L’article 41 de la Convention portant pour titre « Clause Fédérale » peut également être rapproché des dispositions de l’article 36. L’article 41 (c) prévoit une obligation pour les Etats fédéraux parties à la Convention de communiquer, à la demande de tout autre Etat contractant, un exposé de la législation et des pratiques en vigueur relatives à la Convention, tant au niveau de la fédération que dans ses unités constituantes.

L’obligation de notification qui pèse sur les Etats parties en vertu de l’article 36 de la Convention est une obligation continue. Plusieurs des droits garantis par la Convention admettent différents standards de traitement des réfugiés et revêtent donc un caractère évolutif. Tout en conformant sa législation aux dispositions de la Convention au moment de son entrée en vigueur, un Etat partie peut ultérieurement décider d’adopter un nouveau standard de traitement. A priori, ces changements entrent dans le champ d’application de l’article 36 et ils doivent, par conséquent, être communiqués au Secrétaire général des Nations Unies.

La référence aux lois et règlements qui doivent être notifiés doit s’entendre dans son sens le plus large, comme tout instrument juridique adopté par les autorités législatives ou exécutives entretenant un rapport avec l’application de la Convention. Il ne s’agit donc pas pour les Etats de communiquer une fois pour toutes les dispositions de leur droit interne adoptées au moment de l’entrée en vigueur de la Convention. L’application de la Convention doit être assurée dans la durée. L’obligation de communication vise alors toutes les mesures de droit interne qui pourront intervenir dans le champ d’application de la Convention, même ultérieurement à sa ratification et même si celles-ci ne visent pas spécifiquement à la mettre en œuvre.

Sur la base des informations reçues en vertu de l’article 36 et de l’article 35 de la Convention, le Haut Commissaire des Nations Unies pour les réfugiés peut présenter aux Etats ses observations sur les projets de législation qui lui sont soumis ainsi que sur les législations déjà entrées en vigueur.

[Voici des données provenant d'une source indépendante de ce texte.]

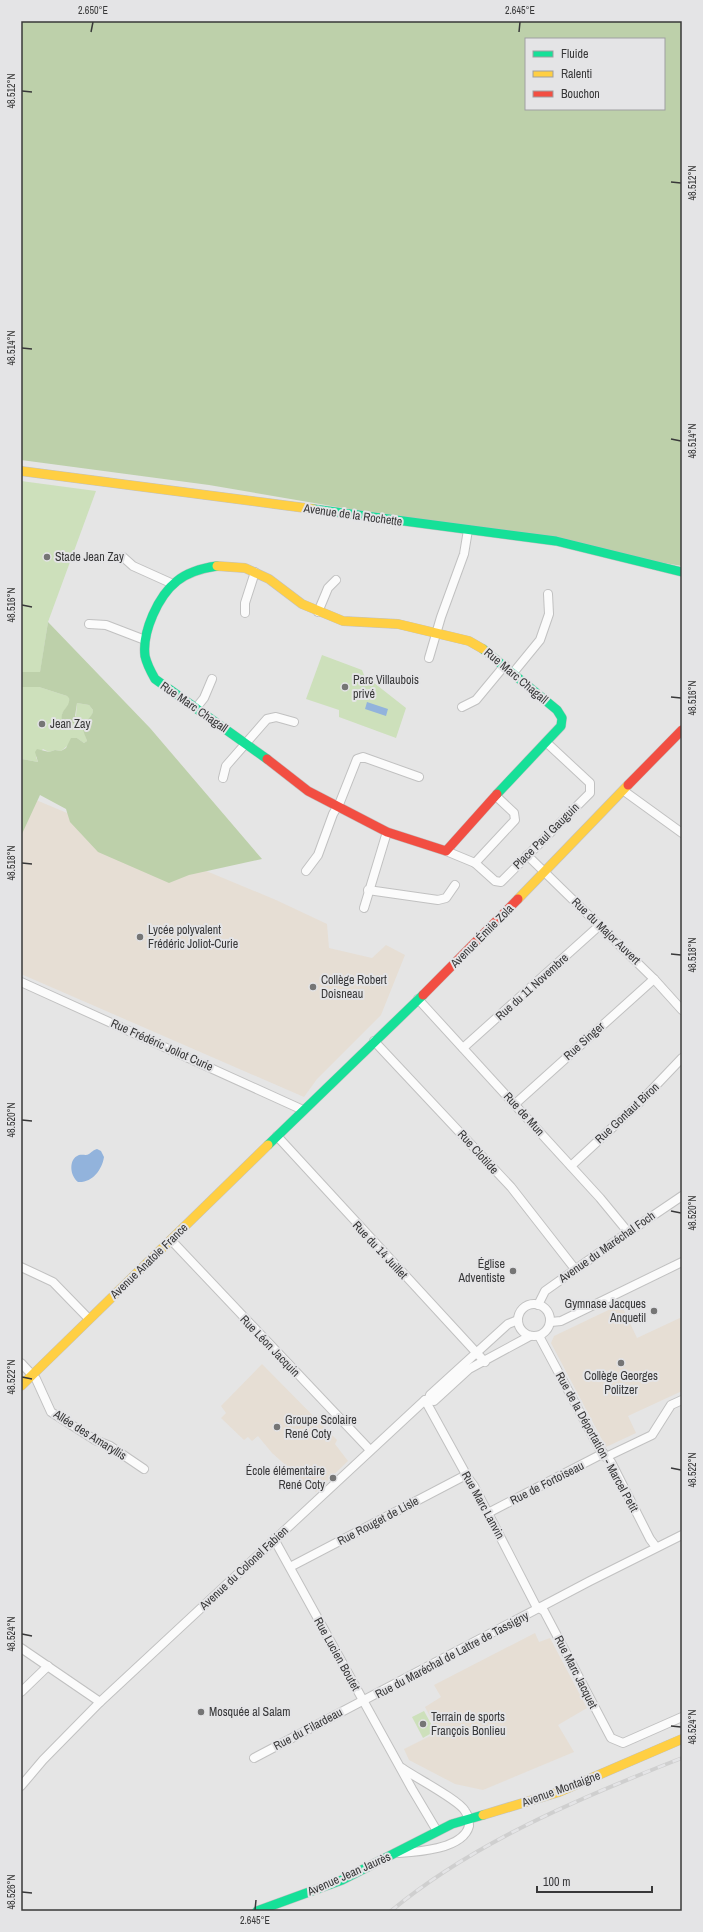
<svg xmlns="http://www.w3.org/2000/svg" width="703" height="1932" viewBox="0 0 703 1932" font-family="'Archivo Narrow',sans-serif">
	<rect width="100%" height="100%" fill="#e5e5e5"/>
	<g fill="#e6ded4">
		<path d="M36 800 276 900 327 924 329 948 372 958 386 945 405 955 381 1015 317 1079 304 1097 21 974V831Z"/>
		<path d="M621 1304 637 1338 682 1317V1391L628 1416 636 1433 606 1447 551 1343 554 1336Z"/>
		<path d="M262 1364 337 1440 335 1444 348 1461 316 1492 272 1453 258 1436 252 1441 248 1437 244 1440 221 1418 226 1413 221 1406Z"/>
		<path d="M535 1633 539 1642 550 1638 587 1708 558 1725 574 1752 483 1790 455 1784 409 1760 404 1749 438 1732 425 1707 441 1697 434 1685Z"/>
	</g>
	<g fill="#cde0bb">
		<path d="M21 481 96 491 48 622 40 673 21 672Z"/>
		<path d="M322 655 362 670 364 675 406 708 396 738 339 717V710L306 699Z"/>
		<path d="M21 687H39L67 696 69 697V704L62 714 76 716 77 703 89 705 93 710C92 726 80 715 87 741L84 743 77 738 61 751 55 750 49 752 43 749 36 757 38 762 22 759 21 762Z"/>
		<path d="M424 1711 435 1731 423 1738 412 1717Z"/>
	</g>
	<g fill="#bdd0aa" fill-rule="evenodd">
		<path d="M21 21H682V566L209 485 21 460ZM526 39H664V109H526Z"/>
		<path d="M48 622 150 728 262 859 189 875 169 883 98 852 70 822 66 809 40 795 21 836V762L22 759 38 762 35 752 37 749 49 752 55 750 61 751 66 748 71 738H77L84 743 87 741C86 737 83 732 83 728 84 720 93 718 93 710L89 705 77 703 74 723 64 725C56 710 71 709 69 698L67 696 39 687H21V672H40Z"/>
	</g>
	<g fill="#92b3dc">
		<path d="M367 702 388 709 386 716 365 709Z"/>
		<path d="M97 1149 101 1151 104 1157C102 1170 92 1183 78 1182 70 1176 68 1159 79 1155 83 1154 86 1156 89 1154 92 1152 93 1150 97 1149Z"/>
	</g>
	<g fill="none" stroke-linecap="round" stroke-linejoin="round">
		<g stroke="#c1c1c1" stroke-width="10">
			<g id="street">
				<path d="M123 557 133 566 173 584"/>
				<path d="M318 612 328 588 336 580"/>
				<path d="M245 613V603L255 572"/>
				<path d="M89 624 106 625 145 640"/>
				<path d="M429 658 441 617 464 554 468 530"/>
				<path d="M513 673 540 640 549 614 548 594"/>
				<path d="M462 707 476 700 505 665"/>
				<path d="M196 708 204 698 212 679"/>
				<path d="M223 778 226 766 267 719 276 717 294 722"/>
				<path d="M624 791 682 833"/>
				<path d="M446 851 475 863 495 881 501 882 590 793V783L547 743"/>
				<path d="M527 855 654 979 682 1010"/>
				<path d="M475 863 515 820 514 813 496 796"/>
				<path d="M306 871 318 855 333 814 340 802 357 759 363 757 419 777"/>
				<path d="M368 890 438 900 446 898 455 885"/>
				<path d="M364 908 387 832"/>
				<path d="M21 982 303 1110"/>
				<path d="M418 999 600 1198 628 1232"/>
				<path d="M374 1041 511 1187 575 1269"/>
				<path d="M463 1048 600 925"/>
				<path d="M515 1104 654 979"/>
				<path d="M277 1136 485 1362"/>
				<path d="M571 1166 641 1101 682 1058"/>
				<path d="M171 1240 370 1450"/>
				<path d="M21 1267 53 1282 89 1319"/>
				<circle cx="534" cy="1320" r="16"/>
				<path d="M538 1305 545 1291 617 1240 682 1196"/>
				<path d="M551 1322 561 1321 682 1262"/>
				<path d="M539 1336 599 1448 611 1462 650 1539 656 1547"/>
				<path d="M21 1363 36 1379 51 1412 95 1440 110 1446 144 1469"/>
				<path d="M429 1399 430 1395 508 1324 518 1320"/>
				<path d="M425 1400 468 1478 474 1486 536 1606 544 1611 611 1738 623 1743 682 1717"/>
				<path d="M488 1513 600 1455 606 1457 652 1435 671 1405 682 1400"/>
				<path d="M274 1539 412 1789 437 1831"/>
				<path d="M290 1567 466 1475"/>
				<path d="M21 1648 100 1702"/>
				<path d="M21 1692 48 1666"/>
				<path d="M254 1758 590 1581 682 1535"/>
				<path d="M21 1786 43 1760 100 1702 425 1400 434 1401 469 1369 530 1336"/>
				<path d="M399 1853C418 1852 463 1849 469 1826 469 1821 468 1815 465 1811 459 1800 416 1778 402 1768"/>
			</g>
		</g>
		<g stroke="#c1c1c1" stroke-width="10">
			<g id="fast">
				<path d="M313 509 556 541 682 572"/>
				<path d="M217 566C203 568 188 572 177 581 158 596 142 632 145 656 147 665 151 672 155 679L267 759"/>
				<path d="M483 649 557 710 562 718 561 726 497 794"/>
				<path d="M268 1145 423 995"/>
				<path d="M257 1911 342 1880 452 1824 483 1815"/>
			</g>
		</g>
		<g stroke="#c1c1c1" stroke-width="10">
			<g id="slow">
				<path d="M21 471 313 509"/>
				<path d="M217 566 245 568 269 579 302 604 343 621 398 624 469 641 483 649"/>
				<path d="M518 899 628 785"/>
				<path d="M21 1386 268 1145"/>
				<path d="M483 1815 559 1792 682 1739"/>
			</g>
		</g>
		<g stroke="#c1c1c1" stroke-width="10">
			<g id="jam">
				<path d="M267 759 308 791 387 832 446 851 497 794"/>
				<path d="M628 785 682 730"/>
				<path d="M423 995 518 899"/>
			</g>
		</g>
		<use href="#street" stroke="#fbfbfb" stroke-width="8"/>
		<use href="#fast" stroke="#16e098" stroke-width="9"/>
		<use href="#slow" stroke="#ffcf43" stroke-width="9"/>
		<use href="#jam" stroke="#f24e42" stroke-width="9"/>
		<g stroke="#cfcfcf" stroke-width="4">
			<path id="rail" d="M391 1911C474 1842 582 1797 682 1758"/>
		</g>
		<use href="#rail" stroke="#e4e4e6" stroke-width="2.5" stroke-dasharray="8" stroke-linecap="butt"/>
	</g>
	<path fill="none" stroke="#383839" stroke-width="1.5" d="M91 32 93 22M519 32 520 22M22 91 32 92M671 182 681 183M22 348 32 349M671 439 681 441M22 605 32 607M671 697 681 698M22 863 32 864M671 954 681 955M22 1120 32 1121M671 1211 681 1213M22 1377 32 1379M671 1468 681 1470M22 1634 32 1636M671 1726 681 1727M22 1892 32 1893M255 1910 256 1900"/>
	<g fill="#757575" stroke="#e4e4e6" stroke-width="1.5">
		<circle cx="47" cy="557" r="4"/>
		<circle cx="345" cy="687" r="4"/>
		<circle cx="42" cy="724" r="4"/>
		<circle cx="140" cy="937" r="4"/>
		<circle cx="313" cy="987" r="4"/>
		<circle cx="513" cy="1271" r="4"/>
		<circle cx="654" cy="1311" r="4"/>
		<circle cx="621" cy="1363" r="4"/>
		<circle cx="277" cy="1427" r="4"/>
		<circle cx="333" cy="1478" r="4"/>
		<circle cx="201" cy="1712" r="4"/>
		<circle cx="423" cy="1724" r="4"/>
	</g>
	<g text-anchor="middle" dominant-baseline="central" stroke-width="4" stroke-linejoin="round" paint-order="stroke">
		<g font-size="12" fill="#383839" stroke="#e4e4e6">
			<text transform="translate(353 515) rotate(8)">Avenue de la Rochette</text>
			<text transform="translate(516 676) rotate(40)">Rue Marc Chagall</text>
			<text transform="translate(194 707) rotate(35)">Rue Marc Chagall</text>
			<text transform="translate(546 836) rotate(-45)">Place Paul Gauguin</text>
			<text transform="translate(606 931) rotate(44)">Rue du Major Auvert</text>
			<text transform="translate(482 936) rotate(-45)">Avenue Émile Zola</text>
			<text transform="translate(532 987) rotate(-42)">Rue du 11 Novembre</text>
			<text transform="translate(584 1041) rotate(-42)">Rue Singer</text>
			<text transform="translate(162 1045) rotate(24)">Rue Frédéric Joliot Curie</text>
			<text transform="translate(627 1113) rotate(-43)">Rue Gontaut Biron</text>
			<text transform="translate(524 1114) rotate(48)">Rue de Mun</text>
			<text transform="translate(478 1152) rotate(48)">Rue Clotilde</text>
			<text transform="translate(607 1247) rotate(-35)">Avenue du Maréchal Foch</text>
			<text transform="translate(380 1250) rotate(47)">Rue du 14 Juillet</text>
			<text transform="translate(149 1261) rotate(-44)">Avenue Anatole France</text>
			<text transform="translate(270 1346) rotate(46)">Rue Léon Jacquin</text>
			<text transform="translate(90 1435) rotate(32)">Allée des Amaryllis</text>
			<text transform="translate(597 1442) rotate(61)">Rue de la Déportation - Marcel Petit</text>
			<text transform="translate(547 1483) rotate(-27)">Rue de Fortoiseau</text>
			<text transform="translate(483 1505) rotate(61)">Rue Marc Lanvin</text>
			<text transform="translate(378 1521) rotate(-28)">Rue Rouget de Lisle</text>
			<text transform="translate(244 1568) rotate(-43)">Avenue du Colonel Fabien</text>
			<text transform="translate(337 1654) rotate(61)">Rue Lucien Boutet</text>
			<text transform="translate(452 1655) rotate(-28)">Rue du Maréchal de Lattre de Tassigny</text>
			<text transform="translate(576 1672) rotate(63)">Rue Marc Jacquet</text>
			<text transform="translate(308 1729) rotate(-28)">Rue du Filardeau</text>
			<text transform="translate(561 1789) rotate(-20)">Avenue Montaigne</text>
			<text transform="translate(349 1874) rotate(-24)">Avenue Jean Jaurès</text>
		</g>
		<g font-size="12" fill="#383839" stroke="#e4e4e6" text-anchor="start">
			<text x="55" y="557">Stade Jean Zay</text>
			<text x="353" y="680">Parc Villaubois<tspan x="353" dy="14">privé</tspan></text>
			<text x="50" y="724">Jean Zay</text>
			<text x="148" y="930">Lycée polyvalent<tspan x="148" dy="14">Frédéric Joliot-Curie</tspan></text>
			<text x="321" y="980">Collège Robert<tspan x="321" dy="14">Doisneau</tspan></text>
			<text x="505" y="1264" text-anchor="end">Église<tspan x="505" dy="14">Adventiste</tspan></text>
			<text x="646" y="1304" text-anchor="end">Gymnase Jacques<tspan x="646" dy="14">Anquetil</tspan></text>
			<text x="621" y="1376" text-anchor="middle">Collège Georges<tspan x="621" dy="14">Politzer</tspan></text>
			<text x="285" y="1420">Groupe Scolaire<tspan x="285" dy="14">René Coty</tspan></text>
			<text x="325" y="1471" text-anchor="end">École élémentaire<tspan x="325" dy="14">René Coty</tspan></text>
			<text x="209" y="1712">Mosquée al Salam</text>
			<text x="431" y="1717">Terrain de sports<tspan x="431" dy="14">François Bonlieu</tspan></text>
		</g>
	</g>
	<rect width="703" height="1932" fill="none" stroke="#e4e4e6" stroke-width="44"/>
	<rect x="525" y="38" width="140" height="72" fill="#e4e4e6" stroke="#9f9fa1"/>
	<rect x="533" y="51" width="20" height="6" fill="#16e098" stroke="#9f9fa1"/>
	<text x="561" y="58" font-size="12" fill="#383839">Fluide</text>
	<rect x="533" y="71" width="20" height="6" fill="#ffcf43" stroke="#9f9fa1"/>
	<text x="561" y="78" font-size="12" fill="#383839">Ralenti</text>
	<rect x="533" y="91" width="20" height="6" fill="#f24e42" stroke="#9f9fa1"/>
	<text x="561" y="98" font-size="12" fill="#383839">Bouchon</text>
	<path d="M537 1886v6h115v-6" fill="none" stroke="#383839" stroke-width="2"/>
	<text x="543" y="1886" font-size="12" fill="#383839" stroke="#e4e4e6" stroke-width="3" paint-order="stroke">100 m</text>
	<rect x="22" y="22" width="659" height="1888" fill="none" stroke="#383839" stroke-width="1.5"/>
	<g font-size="10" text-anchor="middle" fill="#383839">
		<text x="93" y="14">2.650°E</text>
		<text x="520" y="14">2.645°E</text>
		<text transform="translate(11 91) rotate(-90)" y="4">48.512°N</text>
		<text transform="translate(692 183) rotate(-90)" y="4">48.512°N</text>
		<text transform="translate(11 348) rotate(-90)" y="4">48.514°N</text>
		<text transform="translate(692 441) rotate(-90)" y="4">48.514°N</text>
		<text transform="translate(11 605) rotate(-90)" y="4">48.516°N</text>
		<text transform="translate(692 698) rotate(-90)" y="4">48.516°N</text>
		<text transform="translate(11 863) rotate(-90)" y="4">48.518°N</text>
		<text transform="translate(692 955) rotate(-90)" y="4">48.518°N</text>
		<text transform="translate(11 1120) rotate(-90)" y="4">48.520°N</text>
		<text transform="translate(692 1213) rotate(-90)" y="4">48.520°N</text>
		<text transform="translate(11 1377) rotate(-90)" y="4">48.522°N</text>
		<text transform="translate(692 1470) rotate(-90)" y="4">48.522°N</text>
		<text transform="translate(11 1634) rotate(-90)" y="4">48.524°N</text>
		<text transform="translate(692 1727) rotate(-90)" y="4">48.524°N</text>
		<text transform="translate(11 1892) rotate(-90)" y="4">48.526°N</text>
		<text x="255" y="1924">2.645°E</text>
	</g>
</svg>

Ces deux articles constituent la base juridique de la fonction de supervision remplie par le Haut Commissaire. Cette fonction de supervision connait cependant des limites lorsque les Etats ne notifient pas les textes des projets de lois et de règlements dans des délais suffisant pour permettre au Haut Commissaire de formuler ses observations3 ou bien en l’absence de tout aménagement de la législation interne d’un Etat pour faire application de la Convention4.

 

1 A/CONF. 2/1 : « Each of the Contracting States shall, within a reasonable time and in accordance with its constitution, adopt legislative or other measures to give effect to the provisions of this Convention, if such measures are not already in effect ».

2 A/CONF. 2/86 : Each of the Contracting States shall communicate to the Secretary-General of the United Nations the laws and regulations which it may adopt to ensure the application of this Convention ».

 

3 UNHCR ExCom, UN Doc. A/AC.96/951 (2001), para. 114.

4 UNHCR SCIP, UNHCR EC/SCP/54 (1989), para. 13.